Species of butterfly

Charaxes nandina is a butterfly in the family Nymphalidae. It is found in Kenya, in the central highlands east of the Rift Valley.

==Description==
Ch. nandina Rothsch. : forewing above black, behind the middle of the hindmargin with an oblong blue spot in la, 2—4 blue spots in lb and then with 2 irregularly curved transverse rows of white or bluish white spots, the proximal row composed of four spots in cellules 2—5 and the distal of six in cellules 2—7; small yellowish marginal spots.

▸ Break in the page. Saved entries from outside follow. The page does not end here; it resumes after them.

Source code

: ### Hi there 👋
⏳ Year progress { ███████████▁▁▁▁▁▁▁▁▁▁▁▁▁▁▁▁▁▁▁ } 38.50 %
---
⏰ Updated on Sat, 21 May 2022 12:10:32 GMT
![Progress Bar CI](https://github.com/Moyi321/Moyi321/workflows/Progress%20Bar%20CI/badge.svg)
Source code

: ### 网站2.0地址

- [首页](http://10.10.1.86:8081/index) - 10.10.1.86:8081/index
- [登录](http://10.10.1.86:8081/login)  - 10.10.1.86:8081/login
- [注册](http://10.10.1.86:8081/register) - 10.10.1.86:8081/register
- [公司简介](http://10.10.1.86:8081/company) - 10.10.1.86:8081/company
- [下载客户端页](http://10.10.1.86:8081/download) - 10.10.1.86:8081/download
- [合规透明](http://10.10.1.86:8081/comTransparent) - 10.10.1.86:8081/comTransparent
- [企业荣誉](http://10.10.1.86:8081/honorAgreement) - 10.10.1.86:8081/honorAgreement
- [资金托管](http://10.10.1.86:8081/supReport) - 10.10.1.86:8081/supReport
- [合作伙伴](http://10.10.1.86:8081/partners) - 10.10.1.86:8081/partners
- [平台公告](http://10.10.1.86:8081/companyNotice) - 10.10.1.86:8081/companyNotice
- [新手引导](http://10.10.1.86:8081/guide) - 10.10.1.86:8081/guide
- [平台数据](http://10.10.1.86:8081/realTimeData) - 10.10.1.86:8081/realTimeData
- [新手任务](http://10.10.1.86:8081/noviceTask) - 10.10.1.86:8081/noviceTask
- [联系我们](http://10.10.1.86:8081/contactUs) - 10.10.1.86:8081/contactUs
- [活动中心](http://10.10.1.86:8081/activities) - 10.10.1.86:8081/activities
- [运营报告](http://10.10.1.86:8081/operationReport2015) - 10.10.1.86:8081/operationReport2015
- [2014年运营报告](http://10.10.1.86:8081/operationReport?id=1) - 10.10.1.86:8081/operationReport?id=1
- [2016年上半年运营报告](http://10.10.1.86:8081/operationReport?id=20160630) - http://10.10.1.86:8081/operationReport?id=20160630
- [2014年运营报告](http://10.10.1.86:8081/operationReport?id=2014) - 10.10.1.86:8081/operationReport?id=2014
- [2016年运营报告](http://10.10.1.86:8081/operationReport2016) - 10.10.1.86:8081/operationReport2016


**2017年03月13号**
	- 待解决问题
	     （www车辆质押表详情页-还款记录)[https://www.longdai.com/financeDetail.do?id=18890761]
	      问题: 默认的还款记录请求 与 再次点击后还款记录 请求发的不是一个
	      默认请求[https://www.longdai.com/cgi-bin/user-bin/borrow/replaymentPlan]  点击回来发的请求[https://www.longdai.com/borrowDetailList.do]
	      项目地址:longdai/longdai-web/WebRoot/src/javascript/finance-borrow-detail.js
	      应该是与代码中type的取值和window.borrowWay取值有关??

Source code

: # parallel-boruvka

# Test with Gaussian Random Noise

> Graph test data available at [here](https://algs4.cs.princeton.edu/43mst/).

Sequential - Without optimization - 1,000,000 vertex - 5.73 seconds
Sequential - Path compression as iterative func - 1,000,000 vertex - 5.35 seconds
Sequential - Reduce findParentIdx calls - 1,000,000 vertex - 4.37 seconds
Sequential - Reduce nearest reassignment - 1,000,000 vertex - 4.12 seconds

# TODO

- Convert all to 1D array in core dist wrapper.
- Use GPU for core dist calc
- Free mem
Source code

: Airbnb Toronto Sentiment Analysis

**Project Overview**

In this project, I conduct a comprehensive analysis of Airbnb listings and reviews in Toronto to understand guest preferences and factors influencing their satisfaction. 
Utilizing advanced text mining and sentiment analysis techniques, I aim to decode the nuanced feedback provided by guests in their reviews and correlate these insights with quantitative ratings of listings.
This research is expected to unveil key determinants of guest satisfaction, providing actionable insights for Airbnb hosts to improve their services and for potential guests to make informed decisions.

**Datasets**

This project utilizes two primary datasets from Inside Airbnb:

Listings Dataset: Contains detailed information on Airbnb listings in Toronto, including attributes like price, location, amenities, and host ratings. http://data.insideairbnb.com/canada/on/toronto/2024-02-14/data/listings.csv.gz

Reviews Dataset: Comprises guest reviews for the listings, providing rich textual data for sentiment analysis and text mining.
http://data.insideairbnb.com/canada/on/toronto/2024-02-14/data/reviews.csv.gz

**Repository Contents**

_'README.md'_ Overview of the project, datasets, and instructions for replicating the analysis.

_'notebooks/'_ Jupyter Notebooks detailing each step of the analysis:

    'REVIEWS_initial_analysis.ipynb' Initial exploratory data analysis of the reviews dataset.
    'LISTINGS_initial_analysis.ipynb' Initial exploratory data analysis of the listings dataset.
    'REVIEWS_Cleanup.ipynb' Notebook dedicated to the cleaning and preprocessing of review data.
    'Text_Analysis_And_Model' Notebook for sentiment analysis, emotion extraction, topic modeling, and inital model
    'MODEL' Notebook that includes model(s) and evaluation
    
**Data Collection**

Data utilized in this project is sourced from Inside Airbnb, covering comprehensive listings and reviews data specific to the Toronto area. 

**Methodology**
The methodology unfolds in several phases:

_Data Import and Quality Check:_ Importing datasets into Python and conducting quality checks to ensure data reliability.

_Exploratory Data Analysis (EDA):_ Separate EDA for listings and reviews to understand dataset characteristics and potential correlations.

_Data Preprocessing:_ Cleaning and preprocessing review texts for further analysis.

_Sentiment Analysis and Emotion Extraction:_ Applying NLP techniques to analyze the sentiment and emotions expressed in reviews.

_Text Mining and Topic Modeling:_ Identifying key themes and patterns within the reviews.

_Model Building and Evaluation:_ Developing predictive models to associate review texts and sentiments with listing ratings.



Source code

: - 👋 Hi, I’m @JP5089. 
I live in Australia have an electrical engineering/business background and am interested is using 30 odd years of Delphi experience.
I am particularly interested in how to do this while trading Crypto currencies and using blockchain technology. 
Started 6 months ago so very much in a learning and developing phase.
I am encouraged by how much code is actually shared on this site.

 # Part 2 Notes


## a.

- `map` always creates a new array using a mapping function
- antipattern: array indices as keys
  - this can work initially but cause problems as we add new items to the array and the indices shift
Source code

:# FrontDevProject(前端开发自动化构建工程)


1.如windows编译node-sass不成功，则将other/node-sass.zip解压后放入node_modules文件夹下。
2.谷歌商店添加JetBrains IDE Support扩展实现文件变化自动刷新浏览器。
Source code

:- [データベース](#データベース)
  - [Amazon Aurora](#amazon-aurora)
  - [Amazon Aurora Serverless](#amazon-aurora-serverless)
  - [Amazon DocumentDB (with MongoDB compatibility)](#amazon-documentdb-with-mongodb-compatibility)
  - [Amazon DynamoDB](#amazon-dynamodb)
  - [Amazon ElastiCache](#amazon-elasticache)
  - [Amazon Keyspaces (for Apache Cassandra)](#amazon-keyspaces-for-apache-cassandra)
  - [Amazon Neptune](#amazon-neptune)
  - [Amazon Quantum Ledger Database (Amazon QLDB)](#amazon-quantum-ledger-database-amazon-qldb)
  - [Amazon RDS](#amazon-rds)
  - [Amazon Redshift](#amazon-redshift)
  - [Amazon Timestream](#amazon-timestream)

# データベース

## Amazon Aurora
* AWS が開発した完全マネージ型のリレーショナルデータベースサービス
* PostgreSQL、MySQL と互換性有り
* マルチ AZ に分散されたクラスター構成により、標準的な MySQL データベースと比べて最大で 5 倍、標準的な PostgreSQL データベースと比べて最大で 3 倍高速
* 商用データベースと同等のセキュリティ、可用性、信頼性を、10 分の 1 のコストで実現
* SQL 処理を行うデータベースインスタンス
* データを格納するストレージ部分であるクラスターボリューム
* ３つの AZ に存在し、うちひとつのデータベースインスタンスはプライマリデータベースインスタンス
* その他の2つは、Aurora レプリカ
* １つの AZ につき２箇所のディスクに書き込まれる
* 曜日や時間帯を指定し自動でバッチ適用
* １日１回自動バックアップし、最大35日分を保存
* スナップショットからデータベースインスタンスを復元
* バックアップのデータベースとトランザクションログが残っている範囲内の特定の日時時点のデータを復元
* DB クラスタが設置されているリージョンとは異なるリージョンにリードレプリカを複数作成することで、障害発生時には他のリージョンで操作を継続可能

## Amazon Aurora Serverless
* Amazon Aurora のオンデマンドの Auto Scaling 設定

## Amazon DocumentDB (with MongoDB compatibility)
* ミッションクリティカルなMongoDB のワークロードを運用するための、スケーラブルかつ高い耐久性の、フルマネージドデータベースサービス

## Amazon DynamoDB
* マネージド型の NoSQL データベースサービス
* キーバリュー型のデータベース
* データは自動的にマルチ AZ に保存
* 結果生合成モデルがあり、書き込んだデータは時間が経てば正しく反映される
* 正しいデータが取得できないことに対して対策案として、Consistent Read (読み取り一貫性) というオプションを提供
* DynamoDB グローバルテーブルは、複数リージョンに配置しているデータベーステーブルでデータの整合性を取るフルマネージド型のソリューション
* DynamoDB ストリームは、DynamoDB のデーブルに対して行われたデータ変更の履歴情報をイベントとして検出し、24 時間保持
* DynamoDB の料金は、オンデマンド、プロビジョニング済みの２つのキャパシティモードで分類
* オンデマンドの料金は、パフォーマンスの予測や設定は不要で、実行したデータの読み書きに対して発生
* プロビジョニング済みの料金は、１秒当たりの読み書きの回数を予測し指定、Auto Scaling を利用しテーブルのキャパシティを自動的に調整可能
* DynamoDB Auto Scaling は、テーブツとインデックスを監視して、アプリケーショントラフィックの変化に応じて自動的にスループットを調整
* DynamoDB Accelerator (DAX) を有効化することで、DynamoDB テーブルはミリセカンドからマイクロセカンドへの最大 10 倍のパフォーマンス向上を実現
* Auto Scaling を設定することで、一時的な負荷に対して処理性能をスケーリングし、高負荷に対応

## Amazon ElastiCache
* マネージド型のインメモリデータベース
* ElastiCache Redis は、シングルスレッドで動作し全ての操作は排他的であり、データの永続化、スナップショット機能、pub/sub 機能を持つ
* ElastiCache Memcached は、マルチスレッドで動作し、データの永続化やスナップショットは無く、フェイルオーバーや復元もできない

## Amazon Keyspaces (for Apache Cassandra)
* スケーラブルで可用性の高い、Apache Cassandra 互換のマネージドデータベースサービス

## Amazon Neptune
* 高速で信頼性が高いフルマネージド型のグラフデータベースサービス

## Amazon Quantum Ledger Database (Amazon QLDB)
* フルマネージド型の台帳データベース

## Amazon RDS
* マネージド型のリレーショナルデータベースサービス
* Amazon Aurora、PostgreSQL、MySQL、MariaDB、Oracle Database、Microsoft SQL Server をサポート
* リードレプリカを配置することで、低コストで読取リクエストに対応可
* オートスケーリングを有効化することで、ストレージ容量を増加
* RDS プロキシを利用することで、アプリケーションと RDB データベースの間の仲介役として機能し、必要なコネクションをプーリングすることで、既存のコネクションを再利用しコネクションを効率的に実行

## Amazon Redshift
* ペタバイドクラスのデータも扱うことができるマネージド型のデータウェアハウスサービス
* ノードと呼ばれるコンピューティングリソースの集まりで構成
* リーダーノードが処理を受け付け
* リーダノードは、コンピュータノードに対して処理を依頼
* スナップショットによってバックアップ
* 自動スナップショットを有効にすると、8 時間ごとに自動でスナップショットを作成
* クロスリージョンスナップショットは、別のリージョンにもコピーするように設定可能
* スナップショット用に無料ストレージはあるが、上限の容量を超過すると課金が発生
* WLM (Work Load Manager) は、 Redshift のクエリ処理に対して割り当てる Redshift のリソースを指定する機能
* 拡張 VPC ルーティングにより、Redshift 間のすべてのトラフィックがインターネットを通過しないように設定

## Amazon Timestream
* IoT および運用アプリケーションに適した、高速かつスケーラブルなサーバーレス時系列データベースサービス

Hindwing above between veins 2 and 7 with a posteriorly pointed, sharply defined blue median band, in the middle about 5 mm. in breadth, accompanied by a whitish spot in cellule 7; behind the middle runs an S-shaped curved row of 6 small blue spots and near the distal margin a curved row of 6 or 7 bluish dots; the marginal lunules themselves are yellowish; the tails well developed, about 5 mm. in length. The under
surface agrees almost exactly with that of cithaeron. The female closely resembles that of xiphares, but differs in having a transverse row of 8 white spots behind the middle of the forewing above and in the smaller, ochre-yellow median spot of the hindwing. British East Africa in the Kikuyu district; rare.

==Biology==
The larvae feed on Drypetes gerrardii, Craibia brownii and Hippocratea africana.

The habitat is semi-dry and high forest.

Charaxes nandina is very closely related to Charaxes xiphares. It is sympatric with Charaxes cithaeron

==Taxonomy==
Charaxes tiridates group

The supposed clade members are:
- Charaxes tiridates
- Charaxes numenes similar to next
- Charaxes bipunctatus similar to last
- Charaxes violetta
- Charaxes fuscus
- Charaxes mixtus
- Charaxes bubastis
- Charaxes albimaculatus
- Charaxes barnsi
- Charaxes bohemani
- Charaxes schoutedeni
- Charaxes monteiri
- Charaxes smaragdalis
- Charaxes xiphares
- Charaxes cithaeron
- Charaxes nandina
- Charaxes imperialis
- Charaxes ameliae
- Charaxes pythodoris
- ? Charaxes overlaeti
For a full list see Eric Vingerhoedt, 2013.